A propos de мсье Эрик, которому я перестала удивляться и теперь только поклоняюсь, в два счета доказал, что этот недостаток легко устраним и он знает, как этого достичь!!!… Но сейчас не об этом речь. Технические патенты – дело Реджи, а не моё…

       Я поговорила с Кристин, убеждая её объединить усилия сейчас или никогда. Я верила, что вместе мы можем добиться успеха, если она вложит сейчас столько же настойчивости, сколько и я. Я видела, что ей что-то мешает, что-то сдерживает – возможно, расхолаживающий опыт многих неудачных попыток; но мы решили попробовать.

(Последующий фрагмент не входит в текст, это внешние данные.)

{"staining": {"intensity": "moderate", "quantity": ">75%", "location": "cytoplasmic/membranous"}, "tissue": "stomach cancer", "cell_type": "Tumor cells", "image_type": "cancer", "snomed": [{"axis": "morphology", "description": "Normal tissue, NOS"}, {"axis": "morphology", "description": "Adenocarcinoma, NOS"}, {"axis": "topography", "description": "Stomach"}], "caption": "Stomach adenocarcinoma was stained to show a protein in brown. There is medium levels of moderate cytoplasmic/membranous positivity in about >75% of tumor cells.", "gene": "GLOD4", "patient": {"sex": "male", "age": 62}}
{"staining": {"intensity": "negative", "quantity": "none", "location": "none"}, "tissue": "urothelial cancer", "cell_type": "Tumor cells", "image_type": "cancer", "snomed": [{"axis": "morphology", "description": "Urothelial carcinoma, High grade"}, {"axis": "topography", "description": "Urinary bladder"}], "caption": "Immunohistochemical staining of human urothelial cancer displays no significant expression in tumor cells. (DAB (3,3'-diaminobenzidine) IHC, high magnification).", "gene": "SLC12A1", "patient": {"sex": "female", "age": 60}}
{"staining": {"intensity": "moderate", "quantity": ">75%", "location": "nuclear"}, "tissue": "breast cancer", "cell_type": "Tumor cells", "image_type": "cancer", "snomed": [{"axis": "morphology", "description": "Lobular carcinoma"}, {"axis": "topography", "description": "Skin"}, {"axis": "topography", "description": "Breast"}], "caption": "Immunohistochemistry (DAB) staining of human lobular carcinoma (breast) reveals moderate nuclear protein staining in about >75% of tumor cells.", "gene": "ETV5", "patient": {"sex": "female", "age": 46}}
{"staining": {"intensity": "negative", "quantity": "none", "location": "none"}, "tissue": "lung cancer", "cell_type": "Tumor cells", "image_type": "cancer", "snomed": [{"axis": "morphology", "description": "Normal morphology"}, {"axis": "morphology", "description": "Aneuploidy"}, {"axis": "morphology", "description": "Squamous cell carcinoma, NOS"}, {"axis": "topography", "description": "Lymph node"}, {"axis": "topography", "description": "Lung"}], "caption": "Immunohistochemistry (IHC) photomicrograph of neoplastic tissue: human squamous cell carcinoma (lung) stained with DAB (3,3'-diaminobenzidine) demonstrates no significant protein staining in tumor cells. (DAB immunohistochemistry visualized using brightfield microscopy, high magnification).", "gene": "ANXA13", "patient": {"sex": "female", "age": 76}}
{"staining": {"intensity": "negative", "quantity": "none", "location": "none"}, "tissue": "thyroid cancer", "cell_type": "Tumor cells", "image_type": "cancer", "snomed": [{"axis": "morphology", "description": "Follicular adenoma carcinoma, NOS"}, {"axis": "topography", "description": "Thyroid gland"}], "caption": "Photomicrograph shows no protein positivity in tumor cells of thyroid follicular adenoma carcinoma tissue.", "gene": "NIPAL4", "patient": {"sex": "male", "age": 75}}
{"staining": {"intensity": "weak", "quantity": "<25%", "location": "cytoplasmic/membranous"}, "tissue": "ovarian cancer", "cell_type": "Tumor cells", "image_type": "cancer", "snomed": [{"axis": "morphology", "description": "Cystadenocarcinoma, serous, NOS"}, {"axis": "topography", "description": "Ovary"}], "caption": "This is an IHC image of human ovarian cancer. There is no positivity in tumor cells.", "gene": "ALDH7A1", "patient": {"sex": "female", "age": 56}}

       Мой дедушка (двоюродный) был, как ты знаешь, генералом армии северян, и он мог бы по праву гордиться своей внучкой (двоюродной)! Да, мы одержали победу! Мсье Эрик согласился. Подозреваю – решительный удар ему нанес сам  вид двух прелестных дам с глазами на мокром месте…

      Вот так, милая Фанни. Ты знаешь – я всегда шучу, стараюсь, по крайней мере. Шучу и стараюсь…

     Но поверь мне, сейчас я буду так серьезна, как никогда в жизни…

              Я признаюсь тебе – я смущена и растеряна…

        … Похоже, раньше я никогда ещё и не была в жизни по- настоящему серьезна. Но теперь – другое дело…

                                                  

                                                                                                 Твоя Джоз.

 

                                                     ***

       Сон был как тяжелая подушка, положенная на лицо. Такой сон, в котором просыпаешься и обнаруживаешь, что проснулся во сне. Кристина ненавидела его. Этот сон повторялся, и уже в начале она знала, что будет дальше.

      Хотя начало сна могло быть разным, заканчивался он всегда одинаково.

      Путаница и нелогичность действия и мест этого действия неумолимо приводили её к двери, всегда одной и той же. Она знала, что открывать её не нужно, но всегда открывала. За дверью выстраивался  один и тот же длинный темный коридор, заканчивающийся ещё одной дверью, тоже закрытой. Она проходила по коридору и открывала эту дверь. За дверью была комната, залитая ярким светом, и почему-то это было очень страшно.

      Посередине комнаты, спиной к ней стоял Эрик. Иногда она окликала его, иногда он сам оборачивался – и она видела его лицо. Она видела, что он без маски, и лицо у него совершенно обычное, только совершенно чужое и какое-то незапоминающееся. Он спокойно смотрел на неё, и это было самым страшным.

      Почти всегда Кристина просыпалась с криком,и некоторое время лежала, приходя в себя.

      И потом весь день её не покидало чувство подавленности и беспредметной тревоги.

 

      Сегодня был такой день.

      И как всегда в такой день Кристина старалась поскорее увидеть Эрика. Он обычно вставал очень рано и любил с утра работать в своём кабинете – мастерской.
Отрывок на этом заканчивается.